**What you will do**
Give the data below again exactly, and drop each picture from it.

**Information supplied**
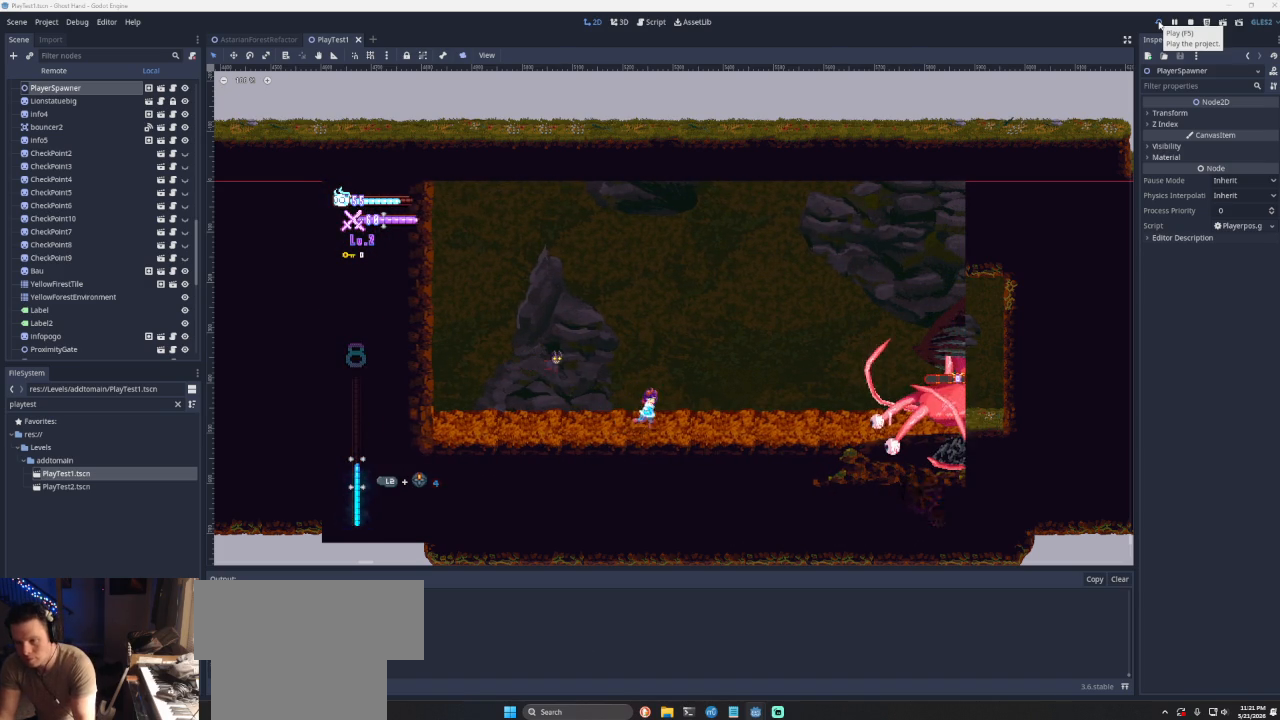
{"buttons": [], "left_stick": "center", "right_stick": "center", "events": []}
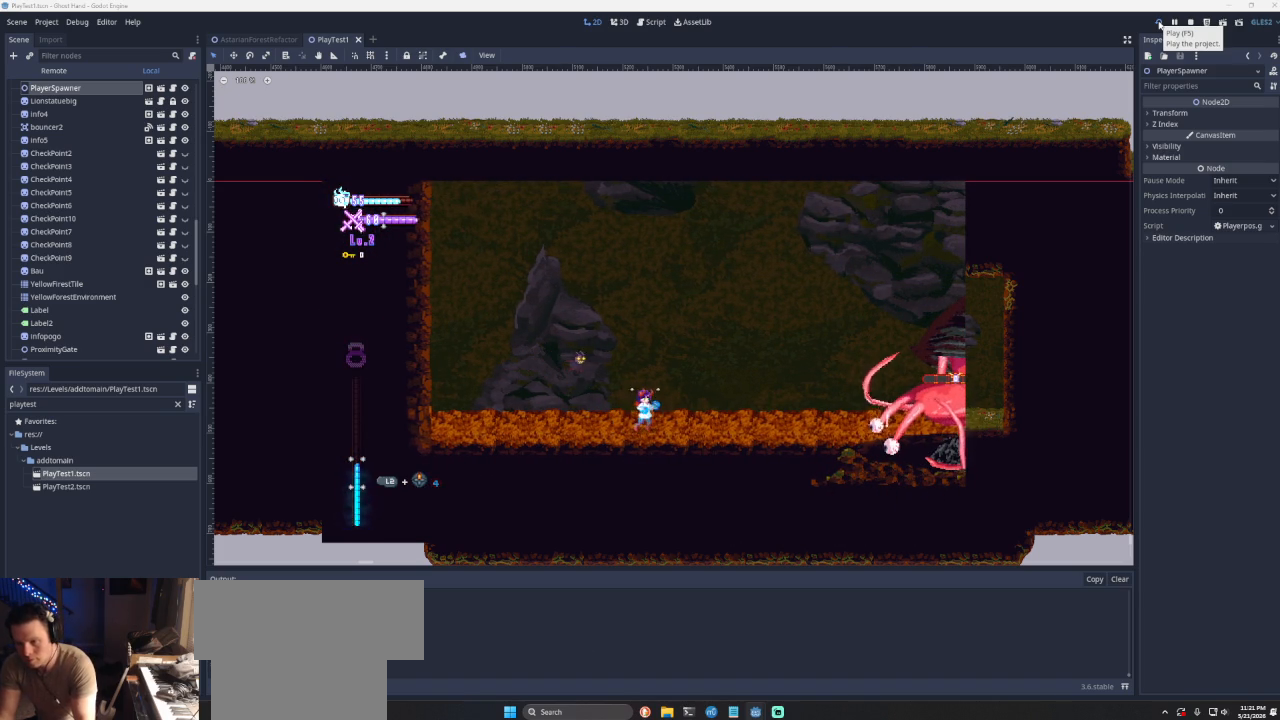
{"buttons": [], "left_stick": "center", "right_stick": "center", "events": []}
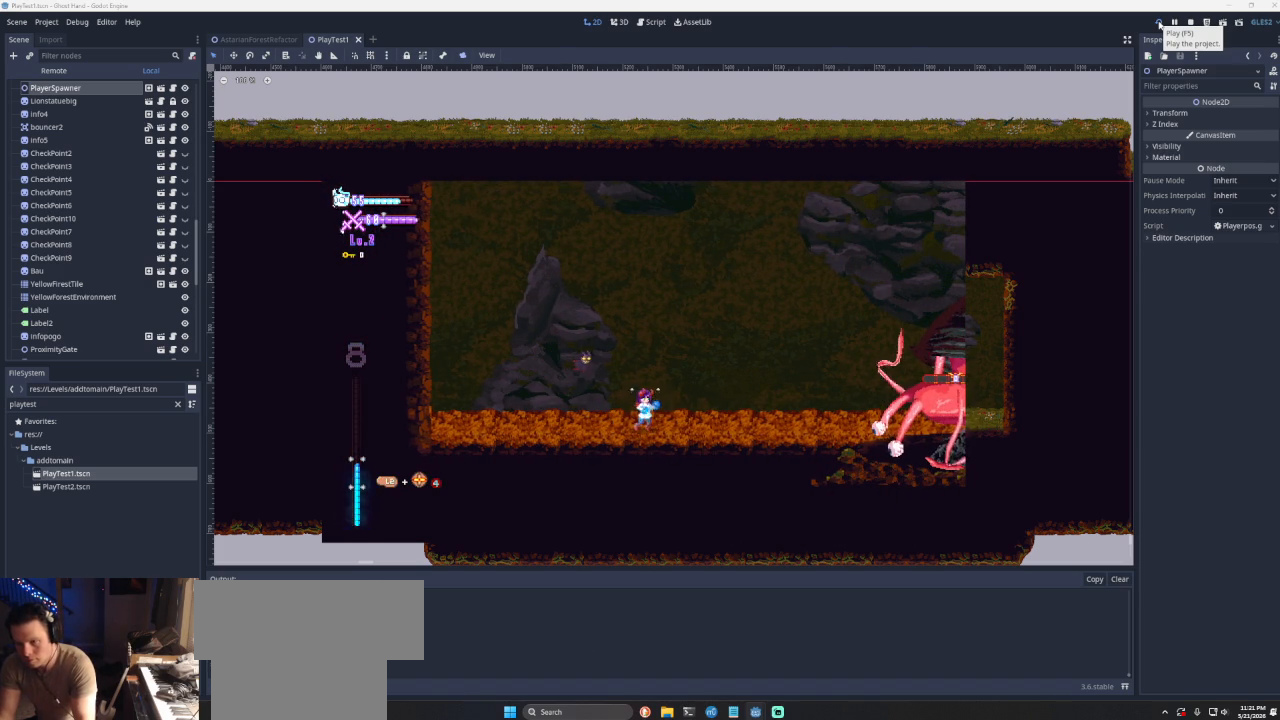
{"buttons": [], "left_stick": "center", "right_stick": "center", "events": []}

**Written response**
{"buttons": [], "left_stick": "center", "right_stick": "center", "events": []}
{"buttons": [], "left_stick": "center", "right_stick": "center", "events": []}
{"buttons": [], "left_stick": "center", "right_stick": "center", "events": []}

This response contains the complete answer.